Ubu is right. It greatly depends on how big the hole is. I know techniques for everything from football size holes to just little nicks. Give us some rough dementions, and I'll try to help.
Oh, why wait. I'll just describe several type holes.
For just little dings that don't go all the way through the wallboard or maybe just have a small penetration of a half inch or so, just get some spackling compound and fill the hole with a putty knife or cake icing spreader. Then drag a flat bladed tool like a school triangle or anything that you can use to pull the flat edge on either side of the hole, down the damp spackling compound to make a smooth even surface with the rest of the wall.
Let it dry. If it is not a large hole, and not much spackling was used it should dry flat. If not, it will shrink and leave a depression. Just repeat the process and let dry. It should be very flat and even, but you can use some very fine sandpaper to smooth it even more. Once painted you shouldn't see it.
For a large hole, you will need to add some kind of backing for the spackle to seat itself against. I've used everything from scrap pieces of wallboard, to stiff cardboard. It makes no difference as long as it is stiff. you cut the backing in about the same shape, but an inch or two bigger in all directions. Then you have to mount it behind the hole. You can use some glue around the edge. In order to get the backing to stay in place, put a small hole like a nail hole, through the middle of the backing, and put a piece of string through the hole with a knot in the back to keep the string in place. Then work the whole backing board through the hole and use the string to pull it forward so that the glued edges stick to the back of the wallboard around the hole. Let that dry in place.
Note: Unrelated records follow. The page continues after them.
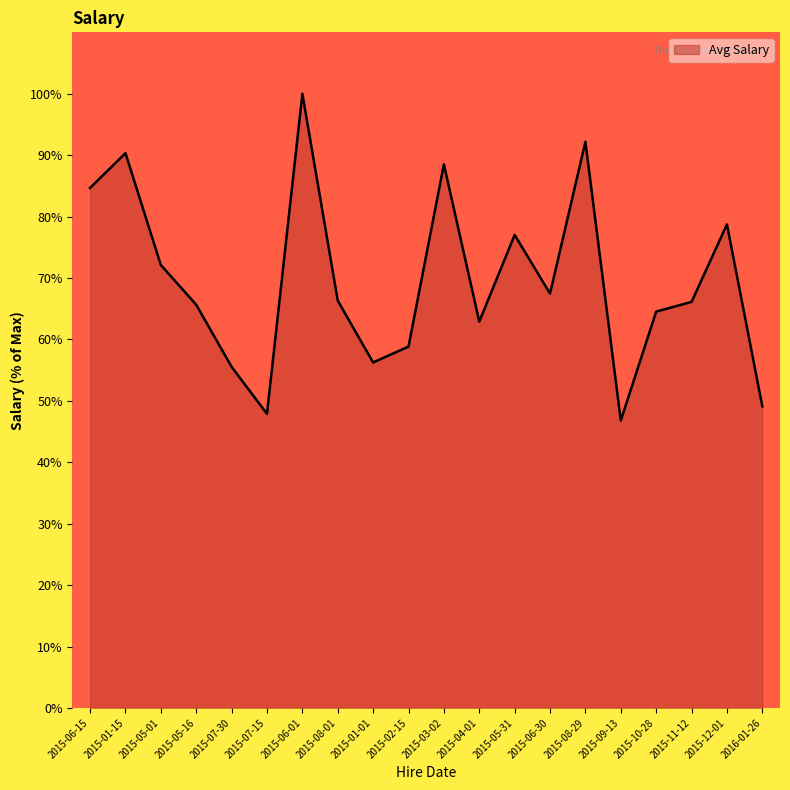

Which label corresponds to the largest value in the chart?

2015-06-01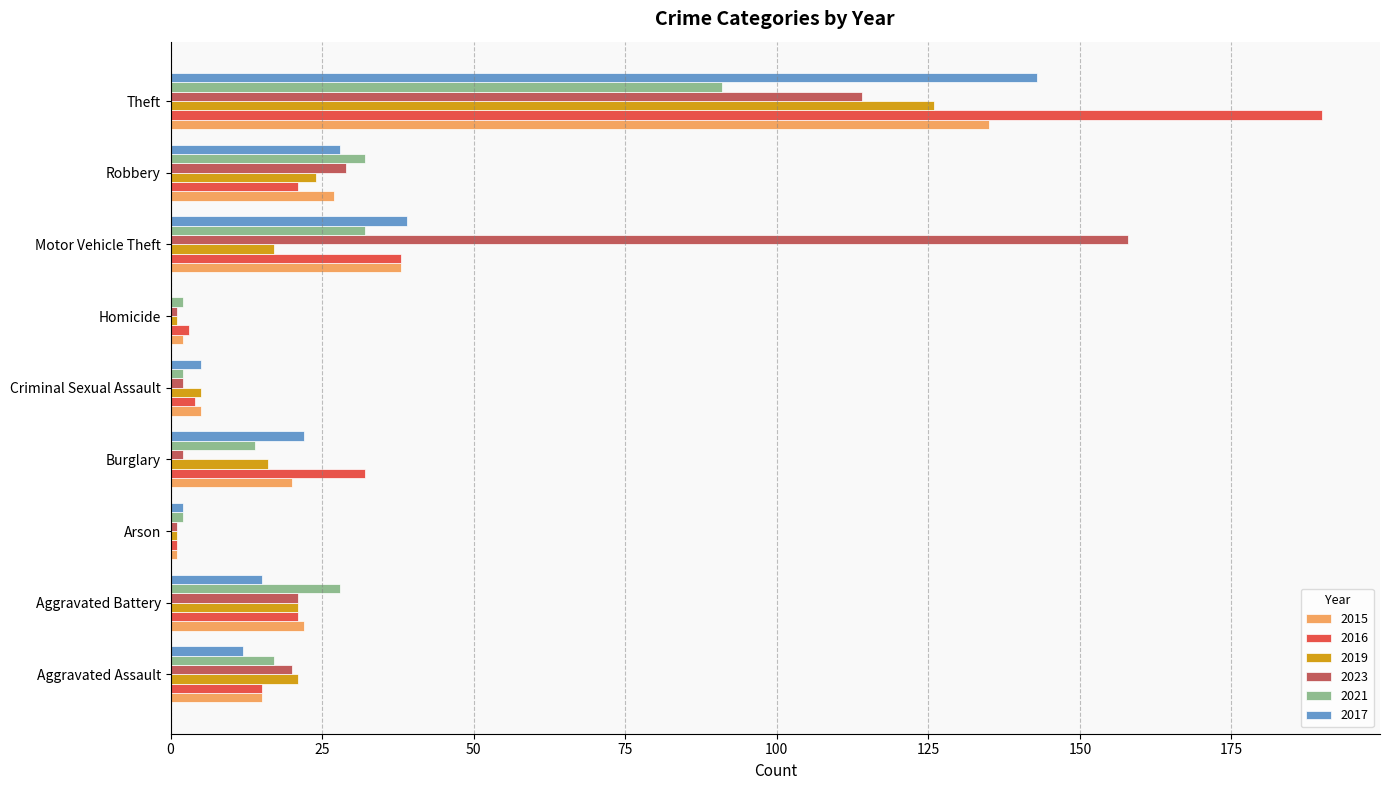

Between Robbery and Theft, which series saw the biggest shift?

2016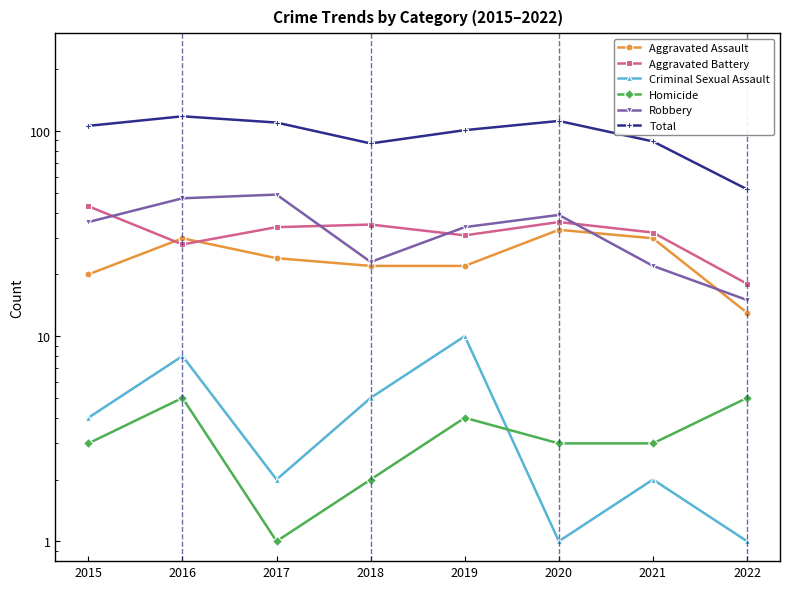

At how many categories does at least one series exceed 20?

8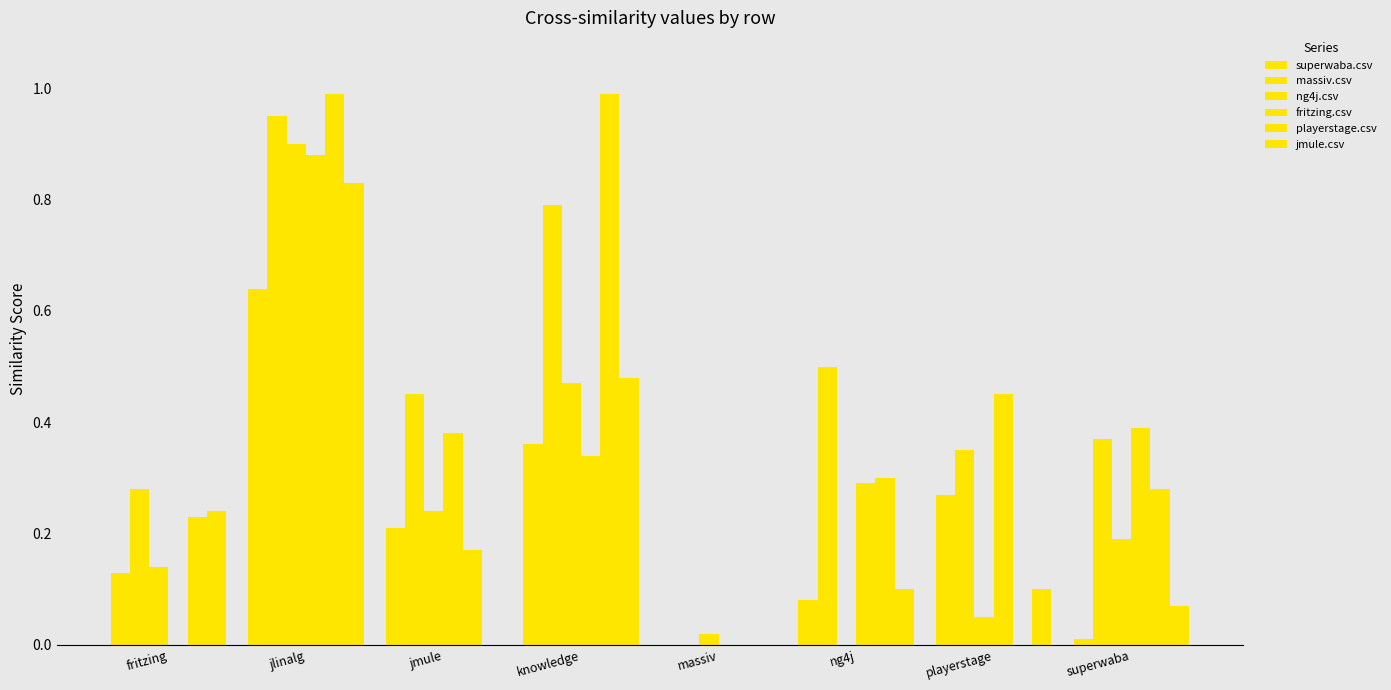

What is the difference between the second highest and minimum values in the fritzing.csv series?

0.5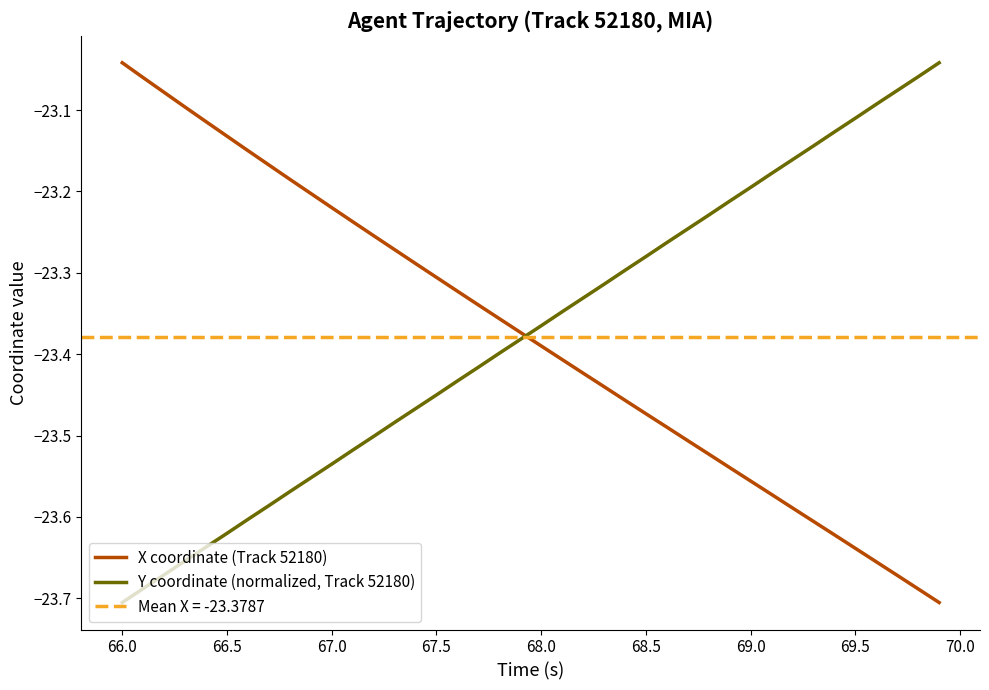

How many intersections are there between Y coordinate (normalized, Track 52180) and X coordinate (Track 52180)?

1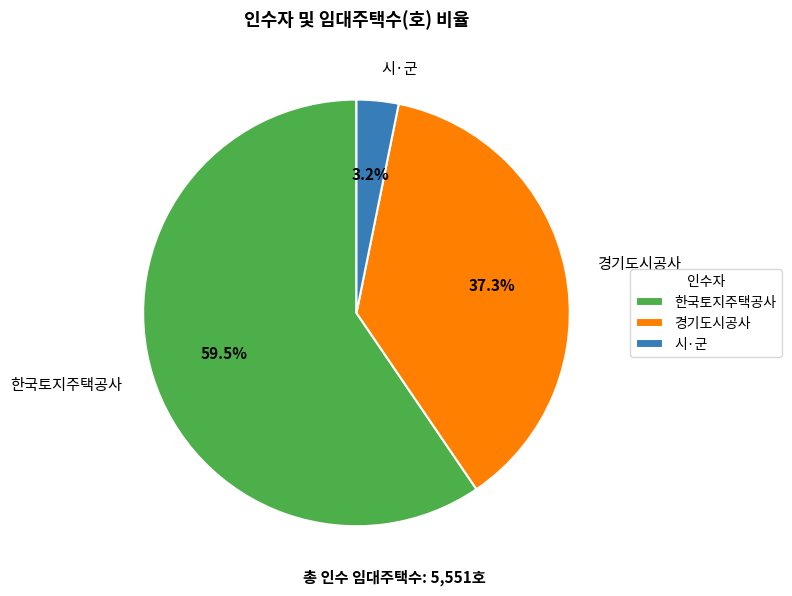

Which has a higher value, 경기도시공사 or 한국토지주택공사?

한국토지주택공사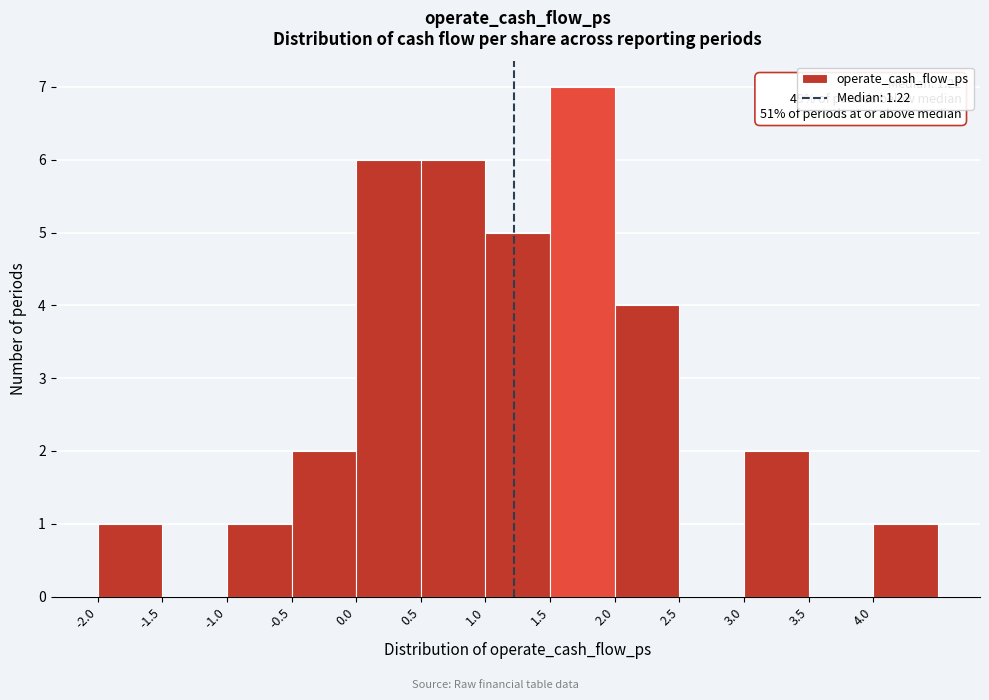

Over which range of the x-axis is the bar tallest?

1.5 to 2.0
Now all you have to do is fill the half inch deep hole however wide it is. I would use another smaller piece of wall board cut to the shape of the hole but just maybe 1/4 inch smaller. Put some glue on the back of that and glue it to the back board after cutting the string off in place. Like gluing in a jigsaw puzzle piece.
Now all you have is a quarter inch gap running around the original hole. just fill that with spackling compound as described above for small holes, sand it lightly after it drys and you should not now be able to tell it was ever a hole there after paint is applied.
Good on you for doing it your self. It's not hard and you will be proud of your self and save a lot of bucks. A hardware or Home Depot may even just give you a piece of scrap wallboard to use. I know, that Home Depot and Lowes have a premade backing, that looks like a mesh screen that you can use for jobs up to about one foot. But it works no better than my "On the cheap" version.